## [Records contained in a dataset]
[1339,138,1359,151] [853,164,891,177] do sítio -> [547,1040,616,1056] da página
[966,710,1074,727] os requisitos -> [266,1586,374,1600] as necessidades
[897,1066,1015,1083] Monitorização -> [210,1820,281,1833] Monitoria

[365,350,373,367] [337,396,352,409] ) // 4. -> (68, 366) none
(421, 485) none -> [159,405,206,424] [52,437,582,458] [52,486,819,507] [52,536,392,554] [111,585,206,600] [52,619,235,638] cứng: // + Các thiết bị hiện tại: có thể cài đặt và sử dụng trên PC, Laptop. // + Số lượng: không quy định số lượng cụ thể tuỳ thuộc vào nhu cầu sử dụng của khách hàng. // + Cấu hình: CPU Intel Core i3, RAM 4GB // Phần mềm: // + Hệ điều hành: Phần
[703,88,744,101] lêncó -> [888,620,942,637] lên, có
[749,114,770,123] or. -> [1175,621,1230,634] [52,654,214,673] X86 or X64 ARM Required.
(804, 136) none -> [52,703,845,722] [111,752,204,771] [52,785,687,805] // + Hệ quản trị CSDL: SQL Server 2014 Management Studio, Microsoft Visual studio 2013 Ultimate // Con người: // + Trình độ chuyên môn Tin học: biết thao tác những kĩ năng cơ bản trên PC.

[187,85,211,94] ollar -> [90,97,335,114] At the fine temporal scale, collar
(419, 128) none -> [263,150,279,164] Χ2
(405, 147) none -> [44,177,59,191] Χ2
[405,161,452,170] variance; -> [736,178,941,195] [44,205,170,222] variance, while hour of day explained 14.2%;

## [Goal of the exercise]
Transcribe all of the data so that each line matches the source exactly.

## [Written solution]
[1339,138,1359,151] [853,164,891,177] do sítio -> [547,1040,616,1056] da página
[966,710,1074,727] os requisitos -> [266,1586,374,1600] as necessidades
[897,1066,1015,1083] Monitorização -> [210,1820,281,1833] Monitoria

[365,350,373,367] [337,396,352,409] ) // 4. -> (68, 366) none
(421, 485) none -> [159,405,206,424] [52,437,582,458] [52,486,819,507] [52,536,392,554] [111,585,206,600] [52,619,235,638] cứng: // + Các thiết bị hiện tại: có thể cài đặt và sử dụng trên PC, Laptop. // + Số lượng: không quy định số lượng cụ thể tuỳ thuộc vào nhu cầu sử dụng của khách hàng. // + Cấu hình: CPU Intel Core i3, RAM 4GB // Phần mềm: // + Hệ điều hành: Phần
[703,88,744,101] lêncó -> [888,620,942,637] lên, có
[749,114,770,123] or. -> [1175,621,1230,634] [52,654,214,673] X86 or X64 ARM Required.
(804, 136) none -> [52,703,845,722] [111,752,204,771] [52,785,687,805] // + Hệ quản trị CSDL: SQL Server 2014 Management Studio, Microsoft Visual studio 2013 Ultimate // Con người: // + Trình độ chuyên môn Tin học: biết thao tác những kĩ năng cơ bản trên PC.

[187,85,211,94] ollar -> [90,97,335,114] At the fine temporal scale, collar
(419, 128) none -> [263,150,279,164] Χ2
(405, 147) none -> [44,177,59,191] Χ2
[405,161,452,170] variance; -> [736,178,941,195] [44,205,170,222] variance, while hour of day explained 14.2%;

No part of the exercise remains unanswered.